Dans le JDD, Willy Schraen, président de la Fédération des chasseurs de France, souhaitait proposer aux élus ruraux un « partenariat » afin de donner aux agents assermentés de sa fédération des pouvoirs de police dans la forêt, pour lutter « contre la délinquance rurale et environnementale ». Il s’en explique au micro de Boulevard Voltaire, évoquant des personnes déjà habilitées et formées par la fédération à la police de la chasse.

Vous êtes le président de la Fédération nationale de la chasse et vous avez déclaré, dans une interview au JDD : « Nous avons un rôle à jouer en matière de police de proximité. » Qu’avez-vous voulu dire par là ?

On parle d’agents de développement, donc pas du tout de chasseurs. C’est le monde de la chasse. Ces personnes sont habilitées à faire la police de la chasse. Les petits maires ruraux aimeraient pouvoir davantage utiliser ces gens-là. Beaucoup de petites communes rurales ont perdu beaucoup dans leurs budgets et n’ont plus les moyens d’avoir un garde champêtre. Par conséquent, beaucoup de maires doivent régler eux-mêmes le dépôt des ordures, la cueillette sauvage, la divagation des animaux, les véhicules motorisés au milieu des forêts. Ces incivilités, même petites, sont lourdes à porter pour les petites municipalités. C’est un sacerdoce d’être maire, aujourd’hui, et il n’a pas que cela à faire, alors naturellement, ces gens nous demandent beaucoup de choses, mais malheureusement, nous ne sommes pas dans le réglementaire. Nous aidons beaucoup les communes et leurs maires, mais je vois bien qu’aujourd’hui, il manque ce petit maillon pour les petits problèmes de tous les jours. Nous avons ces salariés qui sont habilités en police et qui ont un agrément et des formations. Nous sommes vraiment dans une tranche bien particulière qui est bien expliquée, mais un amalgame qui est tout de même fait. C’est ridicule.

Cette demande des maires en matière de sécurité est assez révélatrice. Voyez-vous une hausse de l’insécurité dans les zones rurales ? Cette problématique existe-t-elle réellement et nécessite-t-elle des renforts de manière générale ?

Par exemple pour les dépôts d’ordure, il y en a dans chaque petite commune, le week-end. Il y a beaucoup de travail et ils ne sont pas assez nombreux. Nous voyons bien qu’il manque ce petit maillon. Je ne veux pas que l’on commence à gérer ces problèmes-là, alors que le réglementaire ne nous donne pas le droit de le faire.
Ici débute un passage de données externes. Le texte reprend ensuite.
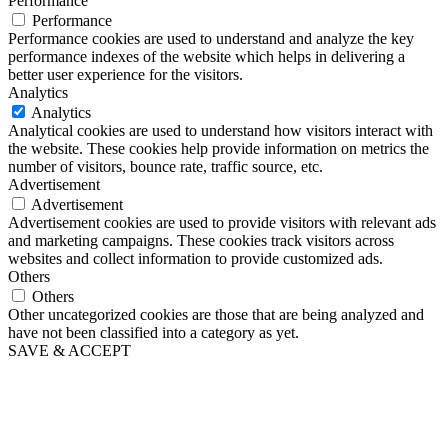
Performance
Performance
Performance cookies are used to understand and analyze the key
performance indexes of the website which helps in delivering a
better user experience for the visitors.
Analytics
Analytics
Analytical cookies are used to understand how visitors interact with
the website. These cookies help provide information on metrics the
number of visitors, bounce rate, traffic source, etc.
Advertisement
Advertisement
Advertisement cookies are used to provide visitors with relevant ads
and marketing campaigns. These cookies track visitors across
websites and collect information to provide customized ads.
Others
Others
Other uncategorized cookies are those that are being analyzed and
have not been classified into a category as yet.
SAVE & ACCEPT
Wir geben Ihre Idee für Bewegung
Un jour ou l’autre, cela va poser problème.

Cette demande intervient dans un contexte où la réputation des chasseurs est en grande difficulté, avec les courants végans et antispécistes. Est-ce paradoxal de demander aux chasseurs tout en insistant, d’un point de vue politique, sur le fait de limiter voire même d’interdire leur sport, leur passion ?

Je vous redis que ce n’est pas des chasseurs, mais des salariés des fédérations, des agents de développement. Maintenant, si le climat est aussi nauséabond, je suis d’accord puisque je le constate aussi. Je suis d’abord et avant tout un grand défenseur de la ruralité. Je vois ce contexte et je vois que ce problème récurrent devient de plus en plus important. Certains animalistes et antispécistes ou je ne sais quels écolos dogmatiques ne supportent pas le monde de la chasse.

En effet, il y a un problème et on essaie de le régler. La plupart de ces gens-là ne connaissent pas nos territoires et nos problèmes. Nous devons ne pas tenir compte de cela, même si, effectivement, il y a un climat très dur et violent. Il faut avant tout essayer d’aider les maires de nos petites communes rurales à s’en sortir concernant ces problématiques. C’est la seule chose qui m’anime dans cette affaire.

Ne craignez-vous pas, à terme, que la chasse finisse par être purement et simplement interdite ?

On est toujours la minorité de quelqu’un. Je vois bien les mouvances écolo-politiques. Yannick Jadot veut interdire la chasse. Quand on lit la liste des choses qu’ils veulent interdire, plus rien ne me surprend. Ce qui est très inquiétant, dans ce contexte, c’est que la grande technique politique consiste à lever les gens les uns contre les autres. Sauf qu’il y a un après. Quoi qu’ils fassent et qu’ils disent, il va quand même falloir que l’on discute. Balancer que l’on va interdire la chasse est ridicule. On sait très bien que l’on ne peut pas faire autrement. Nous avons besoin d’un cadre de chasse. La chasse, dans sa globalité, est une notion de passion et de plaisir. Je ne suis pas un fonctionnaire de la mort.